In a word, if we live the Catechism, we become instruments of divine
faith to everyone whose life we touch. This, we may say, is the law of
spiritual generation. Sanctity is reproductive; holiness is procreative.
Share the Catechism. One final point should be made: On the last day
we shall be judged on our practice of charity. How we hope that when
Christ appears, He will say to us, "Come, blessed of my Father, and
possess the Kingdom prepared for you from the foundation of the world. I
was hungry, and you gave me to eat; thirsty and you gave me to drink;
naked and you clothed me, sick and in prison and you visited me."

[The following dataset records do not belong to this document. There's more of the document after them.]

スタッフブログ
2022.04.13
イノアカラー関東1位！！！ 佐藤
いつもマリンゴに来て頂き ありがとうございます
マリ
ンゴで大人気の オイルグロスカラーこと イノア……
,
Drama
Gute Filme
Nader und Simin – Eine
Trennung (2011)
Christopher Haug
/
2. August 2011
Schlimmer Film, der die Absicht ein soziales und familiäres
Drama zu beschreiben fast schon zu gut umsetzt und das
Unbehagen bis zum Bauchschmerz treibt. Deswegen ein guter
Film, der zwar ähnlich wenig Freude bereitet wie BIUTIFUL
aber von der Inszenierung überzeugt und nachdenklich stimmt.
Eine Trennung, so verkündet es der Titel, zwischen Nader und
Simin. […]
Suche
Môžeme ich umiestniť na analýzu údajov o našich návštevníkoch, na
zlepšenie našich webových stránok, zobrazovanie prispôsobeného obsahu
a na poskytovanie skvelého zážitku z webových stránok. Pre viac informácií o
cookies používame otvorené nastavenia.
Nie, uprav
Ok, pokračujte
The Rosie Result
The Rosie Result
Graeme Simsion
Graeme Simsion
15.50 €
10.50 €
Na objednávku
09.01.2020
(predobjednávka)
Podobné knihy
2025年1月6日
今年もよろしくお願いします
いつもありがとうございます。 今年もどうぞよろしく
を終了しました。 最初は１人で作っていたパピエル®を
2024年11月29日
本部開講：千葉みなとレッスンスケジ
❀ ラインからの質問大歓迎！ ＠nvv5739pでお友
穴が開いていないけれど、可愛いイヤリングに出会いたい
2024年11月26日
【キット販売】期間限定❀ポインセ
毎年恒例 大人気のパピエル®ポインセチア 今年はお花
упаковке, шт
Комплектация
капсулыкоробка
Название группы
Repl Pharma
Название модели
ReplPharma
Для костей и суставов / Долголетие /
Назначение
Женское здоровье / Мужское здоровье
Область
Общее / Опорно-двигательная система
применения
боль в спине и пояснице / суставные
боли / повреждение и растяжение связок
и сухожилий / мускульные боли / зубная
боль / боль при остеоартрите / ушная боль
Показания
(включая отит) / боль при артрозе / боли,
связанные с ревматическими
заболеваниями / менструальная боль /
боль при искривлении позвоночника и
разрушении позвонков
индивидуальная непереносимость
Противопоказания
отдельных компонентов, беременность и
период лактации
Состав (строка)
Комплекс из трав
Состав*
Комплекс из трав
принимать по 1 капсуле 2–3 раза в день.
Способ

What does this have to do with the Catechism of the Catholic
Church? Everything! This masterpiece of sacred wisdom provides us
with all the resources we need to meet the spiritual needs of America.
But we must be convinced that these needs are desperate, and that we
have at hand the means of saving the soul of our society.
PRAYER
"Lord Jesus, you have given us the Catechism of the Catholic
Church to bring light to those who are walking in darkness and
supernatural life to those who are sitting in the shadow of death.
"Enlighten our minds with your revealed truth and inspire our hearts with
your divine love so that by our courageous witness to
your Name here on earth we may bring countless souls with us to that
heavenly Kingdom for which we were made. Amen."